◆ **Trecho**:
···

Ao contrário de outras correntes artísticas, o dadaísmo apresenta-se como um movimento de crítica cultural mais ampla, que interpela não somente as artes, mas modelos culturais passados e presentes. Trata-se de um movimento radical de contestação de valores que utiliza variados canais de expressão: revista, manifesto, exposição e outros. As manifestações dos grupos dada são intencionalmente desordenadas e pautadas pelo desejo do choque e do escândalo, procedimentos típicos das vanguardas de modo geral. A criação do Cabaré Voltaire, 1916, em Zurique, inaugura oficialmente o dadaísmo. Fundado pelos escritores alemães H. Ball e R. Ruelsenbeck, e pelo pintor e escultor alsaciano Hans Arp, o clube literário - ao mesmo tempo galeria de exposições e sala de teatro - promove encontros dedicados a música, dança, poesia, artes russa e francesa. O termo dada é encontrado por acaso numa consulta a um dicionário francês. "Cavalo de brinquedo", sentido original da palavra, não guarda relação direta, nem necessária, com bandeiras ou programas, daí o seu valor: sinaliza uma escolha aleatória (princípio central da criação para os dadaístas), contrariando qualquer sentido de eleição racional. "O termo nada significa", afirma o poeta romeno Tristan Tzara, integrante do núcleo primeiro.
A geografia do movimento aponta para a formação de diferentes grupos, em diversas cidades, unidos pelo espírito de questionamento crítico e pelo sentido anárquico das intervenções públicas. O clima mais amplo que abriga as várias manifestações dada pode ser encontrado na desilusão e ceticismo instaurados pela Primeira Guerra Mundial, 1914-1918, que alimenta reações extremadas por parte dos artistas e intelectuais em relação à sociedade e ao suposto progresso social. Na Alemanha, nas cidades de Berlim e Colônia, destacam-se os nomes de R. Ruelsenbeck, R.Haussmann, Johannes Baader, John Heartfield, G.Groz e Kurt Schwitters. Em Colônia, Max Ernst - posteriormente um dos grandes nomes do surrealismo - aparece como um dos principais representantes do dadaísmo. A obra e a atuação de Francis Picabia estabelecem um elo entre Europa e Estados Unidos. Catalisador, com Albert Gleizes e A. Cravan, das expressões dada em Barcelona, onde edita a revista 391, Picabia se associa também ao grupo de Tzara e Arp, em Zurique. Em Nova York, por sua vez, é protagonista do movimento com Marcel Duchamp e Man Ray.

···

◆ **Registros listados**:
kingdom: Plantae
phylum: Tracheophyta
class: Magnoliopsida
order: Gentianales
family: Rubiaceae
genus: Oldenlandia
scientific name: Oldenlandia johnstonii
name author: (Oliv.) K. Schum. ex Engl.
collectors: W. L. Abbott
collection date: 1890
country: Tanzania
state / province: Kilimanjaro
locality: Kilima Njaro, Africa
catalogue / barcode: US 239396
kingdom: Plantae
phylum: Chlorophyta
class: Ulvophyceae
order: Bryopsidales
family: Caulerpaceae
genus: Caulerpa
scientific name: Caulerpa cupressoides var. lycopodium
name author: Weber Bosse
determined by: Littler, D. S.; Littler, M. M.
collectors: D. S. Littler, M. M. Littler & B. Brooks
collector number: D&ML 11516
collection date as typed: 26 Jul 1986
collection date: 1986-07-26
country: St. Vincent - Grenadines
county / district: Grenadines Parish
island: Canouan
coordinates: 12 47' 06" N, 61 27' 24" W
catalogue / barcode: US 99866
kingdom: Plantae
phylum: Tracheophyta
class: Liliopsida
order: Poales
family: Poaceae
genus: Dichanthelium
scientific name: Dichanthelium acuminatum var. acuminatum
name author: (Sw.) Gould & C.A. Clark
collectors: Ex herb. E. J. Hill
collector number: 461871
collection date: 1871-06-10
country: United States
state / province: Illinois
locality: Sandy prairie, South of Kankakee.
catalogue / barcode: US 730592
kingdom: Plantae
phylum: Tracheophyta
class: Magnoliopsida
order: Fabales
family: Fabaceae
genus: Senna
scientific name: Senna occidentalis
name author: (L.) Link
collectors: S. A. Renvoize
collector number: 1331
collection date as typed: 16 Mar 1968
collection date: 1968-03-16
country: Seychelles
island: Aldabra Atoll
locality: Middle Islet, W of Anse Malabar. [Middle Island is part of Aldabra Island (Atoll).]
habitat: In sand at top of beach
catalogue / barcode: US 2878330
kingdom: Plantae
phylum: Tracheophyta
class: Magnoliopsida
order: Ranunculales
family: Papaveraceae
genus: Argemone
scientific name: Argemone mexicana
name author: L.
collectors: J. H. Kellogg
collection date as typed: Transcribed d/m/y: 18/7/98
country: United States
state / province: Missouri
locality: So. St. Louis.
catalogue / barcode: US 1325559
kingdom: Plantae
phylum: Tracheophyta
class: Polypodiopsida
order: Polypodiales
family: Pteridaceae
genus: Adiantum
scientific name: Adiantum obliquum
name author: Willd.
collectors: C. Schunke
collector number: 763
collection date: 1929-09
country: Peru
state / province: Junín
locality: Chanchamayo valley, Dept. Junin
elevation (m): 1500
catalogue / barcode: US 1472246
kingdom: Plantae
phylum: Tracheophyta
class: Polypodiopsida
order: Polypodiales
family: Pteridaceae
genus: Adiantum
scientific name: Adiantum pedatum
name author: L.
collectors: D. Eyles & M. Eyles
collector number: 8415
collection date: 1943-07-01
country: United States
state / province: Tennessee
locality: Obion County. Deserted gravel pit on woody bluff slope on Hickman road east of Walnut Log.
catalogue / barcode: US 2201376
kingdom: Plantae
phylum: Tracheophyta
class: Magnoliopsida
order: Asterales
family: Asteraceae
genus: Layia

···

◆ **Instruções do exercício**: Segundo o texto sobre o dadaísmo, qual é o sentido original da palavra "dada"?

◆ **O resultado**: "Cavalo de brinquedo".